The do-si-do was alive and well outside Peirce Mill, a 19th-century gristmill in Rock Creek Park, this past Saturday. Several hundred dancers, both experts and newbies, returned for the mill’s first summer square dance since 2018.
A heat wave had cancelled the annual event in 2019, and by the time 2020 rolled around, sashaying with strangers didn’t exactly follow Covid-19 protocols. Like previous years, the DC Square Dance Collective, a community group that works to keep the foot-tappin’ tradition alive, led the dance. Meanwhile, the Baltimore-based fiddling trio Devil in the Mill provided the old-time, Appalachian folk tunes.
While the annual square dance had only been meeting for a few years prior to 2018, the mill has a long tradition of dancing that goes back more than a century, says Angela Kramer, executive director of Friends of Peirce Mill.
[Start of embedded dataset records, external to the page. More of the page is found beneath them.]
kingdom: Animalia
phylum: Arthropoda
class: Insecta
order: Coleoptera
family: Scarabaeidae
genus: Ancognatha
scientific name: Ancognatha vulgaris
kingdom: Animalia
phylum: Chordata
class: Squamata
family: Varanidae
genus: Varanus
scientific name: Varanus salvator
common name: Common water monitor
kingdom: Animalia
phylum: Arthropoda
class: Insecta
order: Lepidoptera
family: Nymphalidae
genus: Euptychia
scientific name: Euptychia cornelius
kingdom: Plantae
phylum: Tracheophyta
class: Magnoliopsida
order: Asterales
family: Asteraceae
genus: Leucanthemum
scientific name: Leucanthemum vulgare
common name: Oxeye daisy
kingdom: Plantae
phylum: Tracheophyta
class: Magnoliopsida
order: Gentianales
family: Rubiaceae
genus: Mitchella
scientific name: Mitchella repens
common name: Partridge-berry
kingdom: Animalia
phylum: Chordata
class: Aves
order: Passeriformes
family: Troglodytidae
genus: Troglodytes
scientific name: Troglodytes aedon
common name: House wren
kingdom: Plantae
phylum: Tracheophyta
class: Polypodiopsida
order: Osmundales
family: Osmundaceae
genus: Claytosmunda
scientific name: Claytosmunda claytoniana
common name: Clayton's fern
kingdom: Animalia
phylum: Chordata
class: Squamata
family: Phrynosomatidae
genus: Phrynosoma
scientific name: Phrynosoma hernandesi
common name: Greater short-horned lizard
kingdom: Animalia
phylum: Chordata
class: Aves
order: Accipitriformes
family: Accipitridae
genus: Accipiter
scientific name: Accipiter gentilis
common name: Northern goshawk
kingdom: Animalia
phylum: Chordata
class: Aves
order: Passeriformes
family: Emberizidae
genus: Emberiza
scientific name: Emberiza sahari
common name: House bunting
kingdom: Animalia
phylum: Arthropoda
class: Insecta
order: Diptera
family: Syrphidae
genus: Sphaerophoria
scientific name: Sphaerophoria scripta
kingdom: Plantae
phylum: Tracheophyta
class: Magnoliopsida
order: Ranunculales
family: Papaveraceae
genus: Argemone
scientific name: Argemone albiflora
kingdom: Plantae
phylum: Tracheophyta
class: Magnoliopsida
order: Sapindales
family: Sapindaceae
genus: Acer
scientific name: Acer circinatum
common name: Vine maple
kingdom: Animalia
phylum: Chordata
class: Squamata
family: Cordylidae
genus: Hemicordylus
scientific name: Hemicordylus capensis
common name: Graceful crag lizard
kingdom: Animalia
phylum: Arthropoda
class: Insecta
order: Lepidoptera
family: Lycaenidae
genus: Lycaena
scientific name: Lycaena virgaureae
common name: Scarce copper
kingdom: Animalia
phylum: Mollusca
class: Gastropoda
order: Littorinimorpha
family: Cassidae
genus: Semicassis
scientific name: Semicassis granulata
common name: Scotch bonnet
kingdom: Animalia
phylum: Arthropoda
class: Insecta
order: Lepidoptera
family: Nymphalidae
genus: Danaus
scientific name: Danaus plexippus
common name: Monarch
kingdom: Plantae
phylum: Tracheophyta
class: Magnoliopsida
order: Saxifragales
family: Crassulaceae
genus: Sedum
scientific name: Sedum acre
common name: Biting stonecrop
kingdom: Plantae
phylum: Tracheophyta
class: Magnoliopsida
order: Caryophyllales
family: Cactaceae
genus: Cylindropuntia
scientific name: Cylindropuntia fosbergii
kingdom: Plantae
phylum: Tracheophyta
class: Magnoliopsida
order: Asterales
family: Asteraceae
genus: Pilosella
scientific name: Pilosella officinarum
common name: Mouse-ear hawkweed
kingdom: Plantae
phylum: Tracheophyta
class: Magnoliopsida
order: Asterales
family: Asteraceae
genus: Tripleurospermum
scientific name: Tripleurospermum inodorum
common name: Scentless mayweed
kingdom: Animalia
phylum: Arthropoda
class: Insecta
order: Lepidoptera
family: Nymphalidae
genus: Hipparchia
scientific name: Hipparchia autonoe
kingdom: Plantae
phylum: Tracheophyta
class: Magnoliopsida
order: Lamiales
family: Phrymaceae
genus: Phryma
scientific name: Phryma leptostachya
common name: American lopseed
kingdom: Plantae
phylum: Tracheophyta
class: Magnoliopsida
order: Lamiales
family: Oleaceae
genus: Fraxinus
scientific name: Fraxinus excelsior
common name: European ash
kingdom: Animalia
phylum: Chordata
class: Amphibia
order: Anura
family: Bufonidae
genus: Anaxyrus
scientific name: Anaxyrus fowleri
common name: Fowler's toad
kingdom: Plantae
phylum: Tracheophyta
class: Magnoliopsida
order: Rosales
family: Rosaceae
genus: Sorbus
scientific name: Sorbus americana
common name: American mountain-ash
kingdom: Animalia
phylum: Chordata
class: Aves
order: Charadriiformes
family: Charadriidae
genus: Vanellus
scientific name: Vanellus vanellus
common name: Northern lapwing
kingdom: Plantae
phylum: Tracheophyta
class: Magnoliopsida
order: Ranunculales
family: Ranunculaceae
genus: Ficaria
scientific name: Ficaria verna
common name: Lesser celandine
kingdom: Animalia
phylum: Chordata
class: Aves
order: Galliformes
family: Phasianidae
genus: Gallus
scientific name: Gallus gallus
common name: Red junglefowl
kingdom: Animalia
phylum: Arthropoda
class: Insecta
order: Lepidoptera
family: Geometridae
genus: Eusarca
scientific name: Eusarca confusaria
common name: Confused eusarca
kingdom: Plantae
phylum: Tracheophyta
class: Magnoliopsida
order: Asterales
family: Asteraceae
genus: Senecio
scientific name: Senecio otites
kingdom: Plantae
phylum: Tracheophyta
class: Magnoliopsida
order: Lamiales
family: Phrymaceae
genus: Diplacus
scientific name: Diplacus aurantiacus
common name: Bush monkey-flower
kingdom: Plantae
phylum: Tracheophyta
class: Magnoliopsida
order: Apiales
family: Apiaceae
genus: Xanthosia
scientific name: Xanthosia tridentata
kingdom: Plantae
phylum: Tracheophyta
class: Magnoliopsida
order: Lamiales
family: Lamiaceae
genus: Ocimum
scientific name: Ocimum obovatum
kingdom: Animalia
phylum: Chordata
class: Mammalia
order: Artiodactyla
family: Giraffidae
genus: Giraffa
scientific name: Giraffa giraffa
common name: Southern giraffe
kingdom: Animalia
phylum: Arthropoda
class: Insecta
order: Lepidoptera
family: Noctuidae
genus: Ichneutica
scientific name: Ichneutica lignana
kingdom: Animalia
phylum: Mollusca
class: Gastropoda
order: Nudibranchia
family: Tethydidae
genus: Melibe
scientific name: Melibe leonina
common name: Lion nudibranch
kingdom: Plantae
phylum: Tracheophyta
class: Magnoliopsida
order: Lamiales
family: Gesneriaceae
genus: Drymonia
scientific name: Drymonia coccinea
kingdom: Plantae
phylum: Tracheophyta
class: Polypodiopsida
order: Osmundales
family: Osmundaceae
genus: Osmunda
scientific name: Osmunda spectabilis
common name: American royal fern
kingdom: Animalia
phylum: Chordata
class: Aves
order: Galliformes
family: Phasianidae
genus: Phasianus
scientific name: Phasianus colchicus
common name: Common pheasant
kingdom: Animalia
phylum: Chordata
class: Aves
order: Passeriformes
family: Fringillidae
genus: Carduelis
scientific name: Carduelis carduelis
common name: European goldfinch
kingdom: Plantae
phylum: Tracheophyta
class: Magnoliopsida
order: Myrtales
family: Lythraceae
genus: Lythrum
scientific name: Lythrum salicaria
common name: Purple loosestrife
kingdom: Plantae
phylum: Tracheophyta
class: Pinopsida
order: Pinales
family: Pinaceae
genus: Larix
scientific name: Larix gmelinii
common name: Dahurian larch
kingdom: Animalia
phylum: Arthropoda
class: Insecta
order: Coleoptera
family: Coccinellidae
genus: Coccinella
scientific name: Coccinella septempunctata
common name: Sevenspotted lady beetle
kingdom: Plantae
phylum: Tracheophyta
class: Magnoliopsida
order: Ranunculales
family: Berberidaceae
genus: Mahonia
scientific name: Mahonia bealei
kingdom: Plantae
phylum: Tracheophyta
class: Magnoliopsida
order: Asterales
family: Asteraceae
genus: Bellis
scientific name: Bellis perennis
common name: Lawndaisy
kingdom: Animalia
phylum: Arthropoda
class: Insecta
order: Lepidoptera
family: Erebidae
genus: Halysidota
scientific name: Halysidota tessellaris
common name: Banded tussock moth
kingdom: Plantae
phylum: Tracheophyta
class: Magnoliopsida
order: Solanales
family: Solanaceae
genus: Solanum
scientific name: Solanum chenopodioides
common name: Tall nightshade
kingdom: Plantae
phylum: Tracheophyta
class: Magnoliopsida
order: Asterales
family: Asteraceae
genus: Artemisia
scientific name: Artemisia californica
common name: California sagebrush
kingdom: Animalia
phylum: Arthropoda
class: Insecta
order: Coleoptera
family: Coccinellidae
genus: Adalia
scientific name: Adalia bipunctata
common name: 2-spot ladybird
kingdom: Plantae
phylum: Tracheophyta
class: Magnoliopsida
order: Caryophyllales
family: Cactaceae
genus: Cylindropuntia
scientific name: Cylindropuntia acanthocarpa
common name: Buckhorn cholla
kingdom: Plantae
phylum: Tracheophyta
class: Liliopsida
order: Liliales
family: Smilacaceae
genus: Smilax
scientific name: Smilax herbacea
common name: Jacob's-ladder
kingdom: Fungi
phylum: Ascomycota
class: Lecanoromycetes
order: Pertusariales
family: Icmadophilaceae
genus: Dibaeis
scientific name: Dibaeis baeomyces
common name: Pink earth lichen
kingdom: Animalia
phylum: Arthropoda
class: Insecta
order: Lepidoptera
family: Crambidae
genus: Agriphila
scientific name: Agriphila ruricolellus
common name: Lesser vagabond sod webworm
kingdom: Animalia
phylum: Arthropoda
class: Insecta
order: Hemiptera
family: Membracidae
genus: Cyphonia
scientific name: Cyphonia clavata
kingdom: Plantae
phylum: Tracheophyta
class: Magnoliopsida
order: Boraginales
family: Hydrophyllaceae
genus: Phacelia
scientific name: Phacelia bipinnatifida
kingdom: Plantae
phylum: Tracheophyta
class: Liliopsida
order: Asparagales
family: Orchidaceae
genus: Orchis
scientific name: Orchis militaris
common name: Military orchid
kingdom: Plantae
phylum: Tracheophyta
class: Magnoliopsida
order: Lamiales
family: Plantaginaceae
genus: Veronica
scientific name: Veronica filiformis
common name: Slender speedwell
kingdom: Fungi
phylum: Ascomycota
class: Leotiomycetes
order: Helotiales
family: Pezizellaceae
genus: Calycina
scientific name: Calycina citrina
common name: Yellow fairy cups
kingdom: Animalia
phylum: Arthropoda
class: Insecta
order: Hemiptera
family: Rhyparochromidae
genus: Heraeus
“I sometimes say that mills are one of the first third places,” says Kramer. “They’re where people often gathered and socialized in farm communities. We have one article describing a dance that took place on a beautiful September evening sometime in the 19th century. There were a lot of young people who danced, there was a lot of falling in and out of love, and one older woman was quoted as saying she was glad that the mill’s walls couldn’t speak.”
The annual square dances at the mill today help uphold that tradition, she says. (The historic grist mill, which is the last one in operation in DC, also puts on corn-milling demonstrations in the fall. The next one is on September 9.)
“The dance is one of our favorite events of the year, so it felt really great to have so many people out and enjoying a beautiful, warm summer’s evening in Rock Creek Park together, especially after Covid,” said Kramer.